J’ai chialé devant les Victoires de la Musique 2023

 

L’émotion, la vraie, celle qui te happe sans prévenir, celle qui te cloue sur le canapé ou te fait ouvrir la bouche, muette comme une carpe, tu connais ?
L’émotion, cette matière première. Ressentir des émotions et se sentir vivante.

La belle émotion, je la définis et l’appréhende personnellement comme un support, une sorte de pâte à modeler, que je peux façonner pour m’exprimer et donner à voir.

Une énergie brute, capable de te faire déplacer des montagnes ou te clouer à terre. Parfois.

Un mix and match détente-travail

Hier soir, j’étais en mode rattrapage de « dossiers ». Une semaine hachée par des rendez-vous extérieurs qui ne m’avaient pas laissé beaucoup de plages de travail « longues », de ces plages qui permettent à la créativité de s’activer et j’avais décidé de soulager ma charge mentale en avançant sur mes projets, tranquillement, sans contrainte horaire. Mais l’idée de rater la cérémonie des Victoires de la Musique me faisait sincèrement râler !

Alors j’ai allumé l’ordinateur et dans mon dos, dans cette configuration de bureau qui est loin d’être parfaite mais qui est telle quelle pour l’instant, télé allumée sur 6 PLAY pour ne rien perdre auditivement des remises de prix et reluquer discrètement les prestations musicales d’un Stromae devenu si rare ou d’un Jacques complètement atypique et précurseur.

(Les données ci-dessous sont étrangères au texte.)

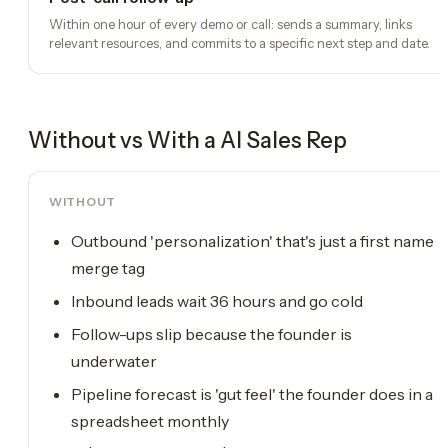
Within one hour of every demo or call: sends a summary, links
relevant resources, and commits to a specific next step and date.
Without vs With a
AI Sales Rep
WITHOUT
Outbound 'personalization' that's just a first name
merge tag
Inbound leads wait 36 hours and go cold
Follow-ups slip because the founder is
underwater
Pipeline forecast is 'gut feel' the founder does in a
spreadsheet monthly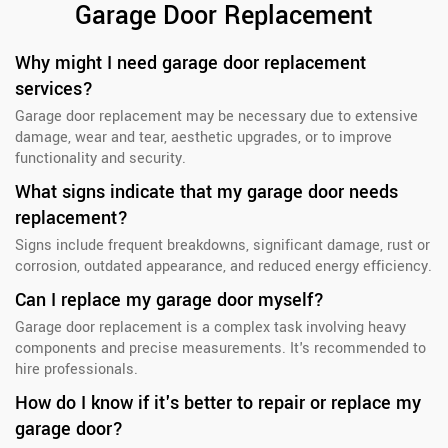
Garage Door Replacement
Why might I need garage door replacement
services?
Garage door replacement may be necessary due to extensive
damage, wear and tear, aesthetic upgrades, or to improve
functionality and security.
What signs indicate that my garage door needs
replacement?
Signs include frequent breakdowns, significant damage, rust or
corrosion, outdated appearance, and reduced energy efficiency.
Can I replace my garage door myself?
Garage door replacement is a complex task involving heavy
components and precise measurements. It's recommended to
hire professionals.
How do I know if it's better to repair or replace my
garage door?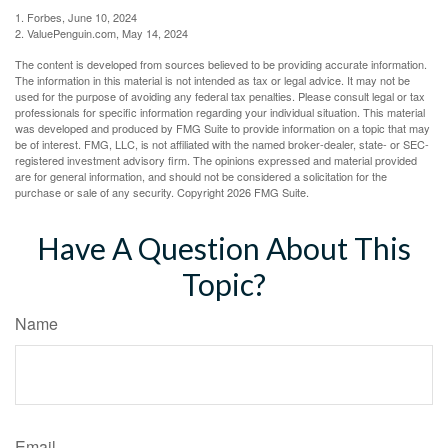
1. Forbes, June 10, 2024
2. ValuePenguin.com, May 14, 2024
The content is developed from sources believed to be providing accurate information.
The information in this material is not intended as tax or legal advice. It may not be
used for the purpose of avoiding any federal tax penalties. Please consult legal or tax
professionals for specific information regarding your individual situation. This material
was developed and produced by FMG Suite to provide information on a topic that may
be of interest. FMG, LLC, is not affiliated with the named broker-dealer, state- or SEC-
registered investment advisory firm. The opinions expressed and material provided
are for general information, and should not be considered a solicitation for the
purchase or sale of any security. Copyright
2026 FMG Suite.
Have A Question About This
Topic?
Name
Email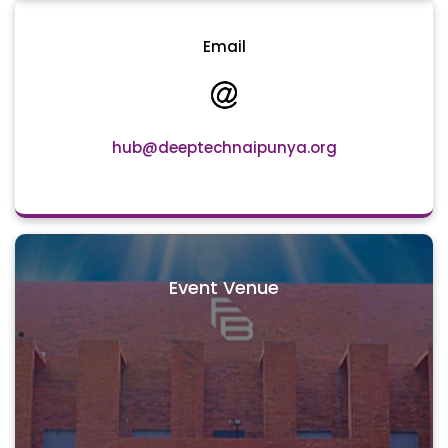
Email
hub@deeptechnaipunya.org
Event Venue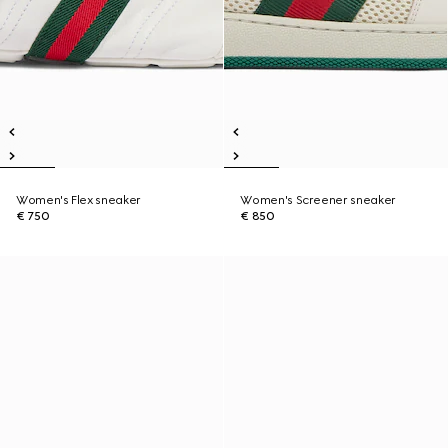
Women's Flex sneaker
Women's Screener sneaker
€ 750
€ 850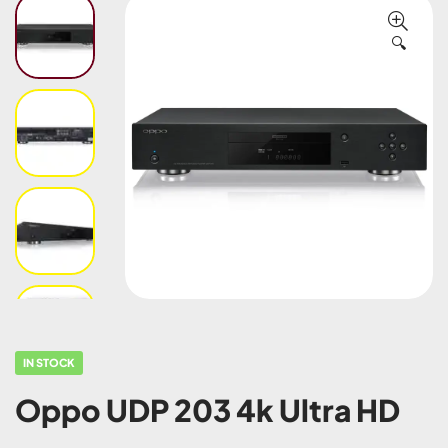
🔍
IN STOCK
Oppo UDP 203 4k Ultra HD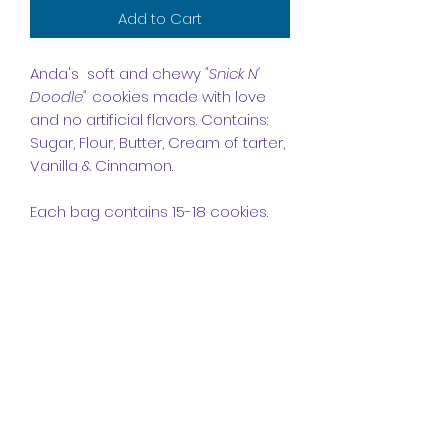
Add to Cart
Anda's soft and chewy
"Snick N'
Doodle"
cookies made with love
and no artificial flavors. Contains:
Sugar, Flour, Butter, Cream of tarter,
Vanilla & Cinnamon.
Each bag contains 15-18 cookies.
Order Processing
Please allow 3 - 5 business day's
for orders to be
processed. Please Note: Covid-19 &
Holiday's may cause delays with
Anda's Bakes
shipping.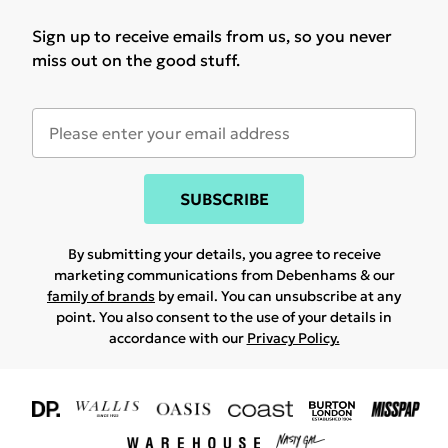
Sign up to receive emails from us, so you never
miss out on the good stuff.
SUBSCRIBE
By submitting your details, you agree to receive
marketing communications from Debenhams & our
family of brands
by email. You can unsubscribe at any
point. You also consent to the use of your details in
accordance with our
Privacy Policy.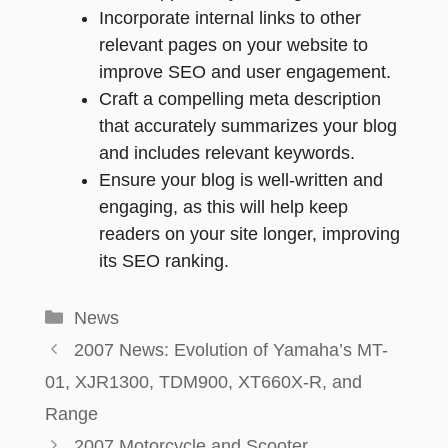
Incorporate internal links to other
relevant pages on your website to
improve SEO and user engagement.
Craft a compelling meta description
that accurately summarizes your blog
and includes relevant keywords.
Ensure your blog is well-written and
engaging, as this will help keep
readers on your site longer, improving
its SEO ranking.
News
2007 News: Evolution of Yamaha’s MT-
01, XJR1300, TDM900, XT660X-R, and
Range
2007 Motorcycle and Scooter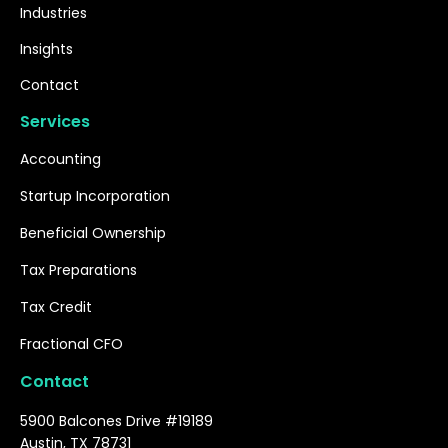
Industries
Insights
Contact
Services
Accounting
Startup Incorporation
Beneficial Ownership
Tax Preparations
Tax Credit
Fractional CFO
Contact
5900 Balcones Drive #19189
Austin, TX 78731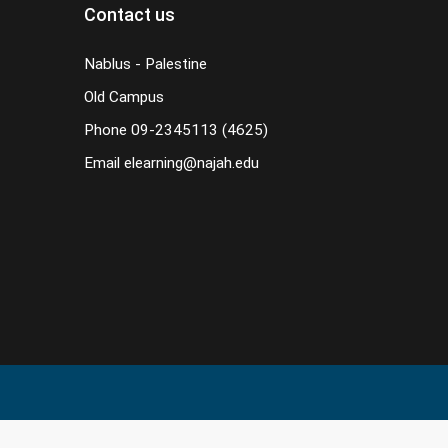
Contact us
Nablus - Palestine
Old Campus
Phone
09-2345113 (4625)
Email
elearning@najah.edu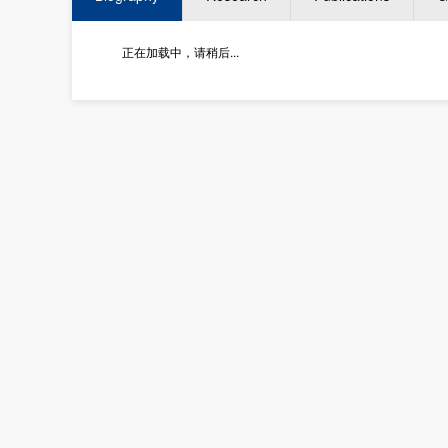
正在加载中，请稍后...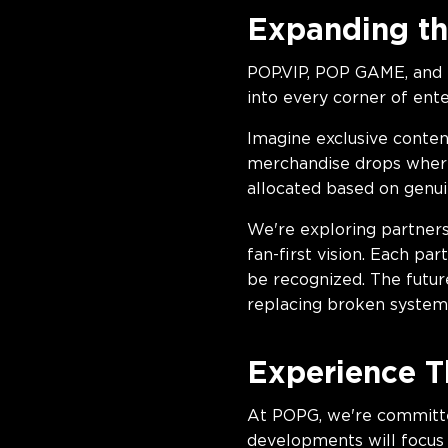
Expanding th
POP.VIP, POP GAME, and 
into every corner of ent
Imagine exclusive conten
merchandise drops where 
allocated based on genu
We're exploring partners
fan-first vision. Each p
be recognized. The futur
replacing broken system
Experience T
At POPG, we're committ
developments will focus 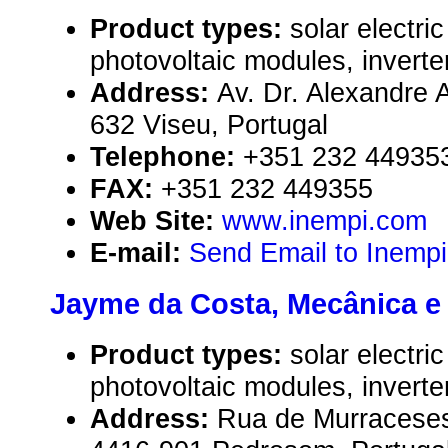
Product types:
solar electr
photovoltaic modules, inverte
Address:
Av. Dr. Alexandre A
632 Viseu, Portugal
Telephone:
+351 232 44935
FAX:
+351 232 449355
Web Site:
www.inempi.com
E-mail:
Send Email to Inemp
Jayme da Costa, Mecânica e 
Product types:
solar electr
photovoltaic modules, inverte
Address:
Rua de Murraceses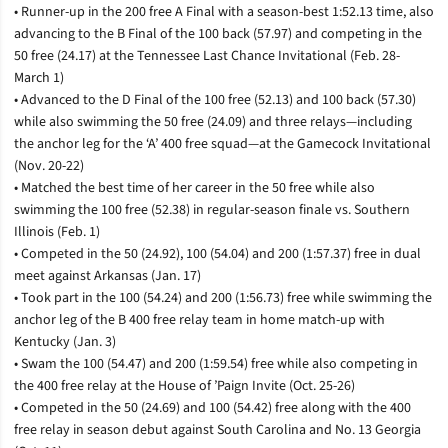
• Runner-up in the 200 free A Final with a season-best 1:52.13 time, also
advancing to the B Final of the 100 back (57.97) and competing in the
50 free (24.17) at the Tennessee Last Chance Invitational (Feb. 28-
March 1)
• Advanced to the D Final of the 100 free (52.13) and 100 back (57.30)
while also swimming the 50 free (24.09) and three relays—including
the anchor leg for the ‘A’ 400 free squad—at the Gamecock Invitational
(Nov. 20-22)
• Matched the best time of her career in the 50 free while also
swimming the 100 free (52.38) in regular-season finale vs. Southern
Illinois (Feb. 1)
• Competed in the 50 (24.92), 100 (54.04) and 200 (1:57.37) free in dual
meet against Arkansas (Jan. 17)
• Took part in the 100 (54.24) and 200 (1:56.73) free while swimming the
anchor leg of the B 400 free relay team in home match-up with
Kentucky (Jan. 3)
• Swam the 100 (54.47) and 200 (1:59.54) free while also competing in
the 400 free relay at the House of ’Paign Invite (Oct. 25-26)
• Competed in the 50 (24.69) and 100 (54.42) free along with the 400
free relay in season debut against South Carolina and No. 13 Georgia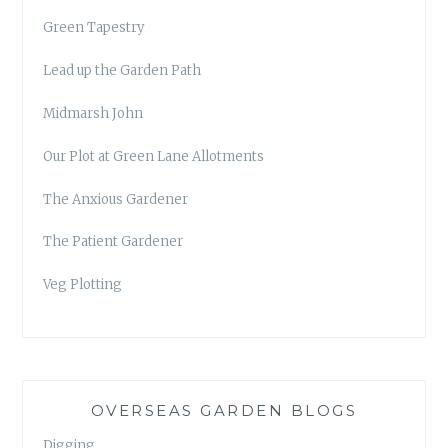
Green Tapestry
Lead up the Garden Path
Midmarsh John
Our Plot at Green Lane Allotments
The Anxious Gardener
The Patient Gardener
Veg Plotting
OVERSEAS GARDEN BLOGS
Digging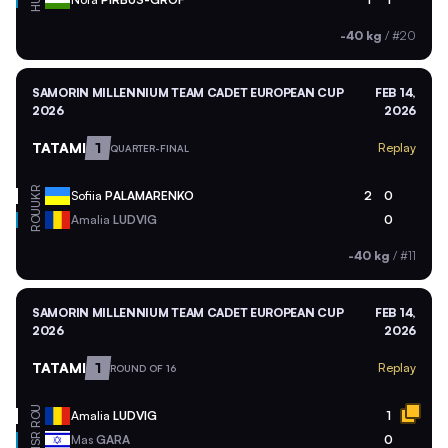
-40 kg
/
#20
SAMORIN MILLENNIUM TEAM CADET EUROPEAN CUP
FEB 14,
2026
2026
TATAMI
1
Replay
QUARTER-FINAL
UKR
Sofiia
PALAMARENKO
2
0
ROU
Amalia
LUDVIG
0
-40 kg
/
#11
SAMORIN MILLENNIUM TEAM CADET EUROPEAN CUP
FEB 14,
2026
2026
TATAMI
1
Replay
ROUND OF 16
ROU
Amalia
LUDVIG
1
ISR
Mas
GARA
0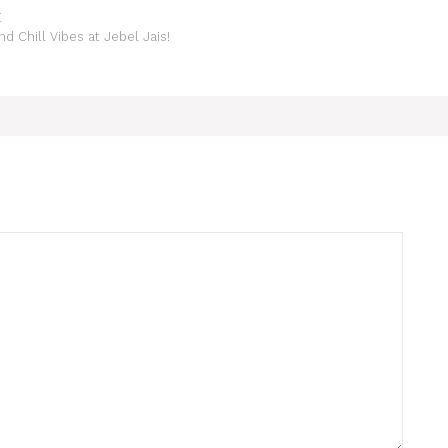
E
 Chill Vibes at Jebel Jais!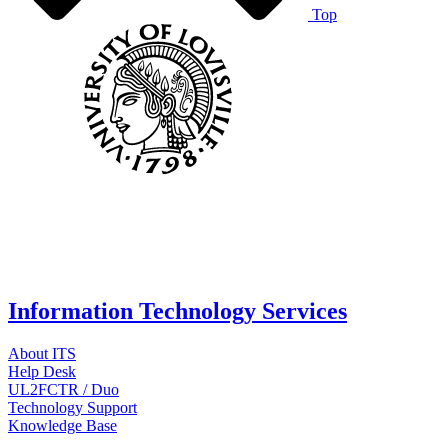
Top
Information Technology Services
About ITS
Help Desk
UL2FCTR / Duo
Technology Support
Knowledge Base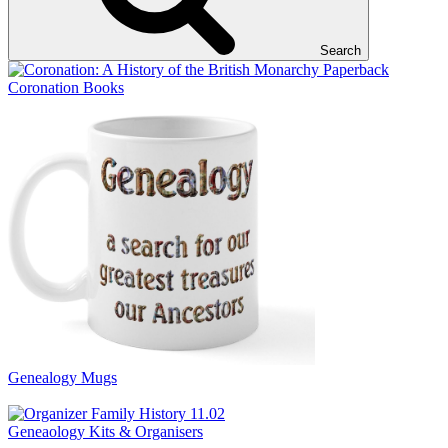
Search
Coronation Books
Genealogy Mugs
Geneaology Kits & Organisers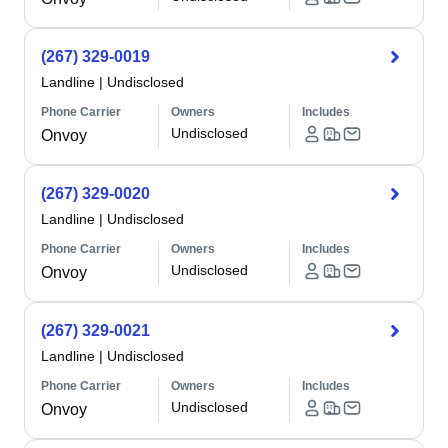
(267) 329-0019
Landline
|
Undisclosed
Phone Carrier
Owners
Includes
Undisclosed
Onvoy
(267) 329-0020
Landline
|
Undisclosed
Phone Carrier
Owners
Includes
Undisclosed
Onvoy
(267) 329-0021
Landline
|
Undisclosed
Phone Carrier
Owners
Includes
Undisclosed
Onvoy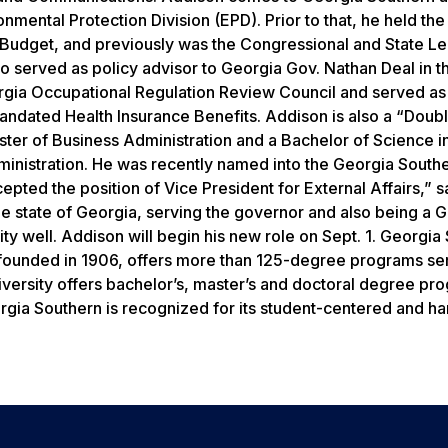
onmental Protection Division (EPD). Prior to that, he held the
d Budget, and previously was the Congressional and State Le
so served as policy advisor to Georgia Gov. Nathan Deal in t
eorgia Occupational Regulation Review Council and served as
dated Health Insurance Benefits. Addison is also a “Doub
ster of Business Administration and a Bachelor of Science i
inistration. He was recently named into the Georgia South
epted the position of Vice President for External Affairs,” s
the state of Georgia, serving the governor and also being a 
y well. Addison will begin his new role on Sept. 1. Georgia
y founded in 1906, offers more than 125-degree programs se
versity offers bachelor’s, master’s and doctoral degree pr
rgia Southern is recognized for its student-centered and h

La soirée déroule son lot de vraies pépites.

Stromae délivre une prestation bouleversante

La prestation frisson de Stromae d’abord. Un moment télévisuel sobre, maitrisé, classieux. Stromae est assis sur une chaise, devant un parterre de choristes, vêtu d’un ensemble sport de couleur parme. Il entame son titre l’Enfer. La caméra passe de son visage aux choristes. Et revient sur lui. Le seul mouvement que l’artiste va produire pendant les minutes de sa prestation sera ce coup de tête de côté qui dévoile brutalement sa longue chevelure nouée en catogan. Le public retient sa respiration et à travers l’écran transpire le charisme de l’auteur compositeur interprète belge qui évoque dans cette chanson la dépression dont il a été victime, le poussant à avoir des pensées suicidaires.

 

Je retiens mon souffle, mais déjà on annonce un hommage à Serge Lama. Et même si je suis fan de chansons françaises à texte, cet artiste n’est pas dans mon quintet de tête. Mais là encore je me suis pris une claque !

L’hommage à Serge Lama et ses adieux à la scène en direct

Un Serge Lama diminué physiquement qui assiste, assis sur une chaise, à l’hommage que lui rendent Mentissa, Santa et Elodie Frégé.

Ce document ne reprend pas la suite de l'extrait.